EXERCISE OBJECTIVE:
In the forum post on an anti group by in PySpark below, which calculation does the poster describe as easy, and how is it done?
--- EXTRACT PROVIDED ---
Anti group by/R apply in Pyspark - r

I am R programmer moving into the pyspark world and have gotten a lot of the basic tricks down but something I am still struggling about is things I would do applys or basic for loops for.
In this case I am trying to calculate the "anti-groupby" for an ID. Basically the idea is to look at a population for that ID and then the population for not this ID and have both those values on the same row. The getting the population for that ID is easy using a groupby and then joining it to a dataset with new_id as the only column.
This is how I would do it in R:
anti_group <- function(id){
tr <- sum(subset(df1, new_id!=id)$total_1)
to <- sum(subset(df1, new_id!=id)$total_2)
54 * tr / to
}
test$other.RP54 <- sapply(test$new_id, anti_group )
How would I do it in pyspark?
Thanks!
Edit:
#df.show()
--- EXCERPTED DATA ---
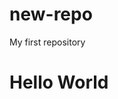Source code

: new-repo
========

My first repository

<html>
  <head>
    <style type="text/css">
      h2 {
          color:red;
        }
    </style>
  </head>
  <body>
    <h1>Hello World</h1>
  </body>
</html>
---
RESPONSE BELOW:
Getting the population for that ID is easy: use a groupby, then join the result to a dataset that has new_id as its only column.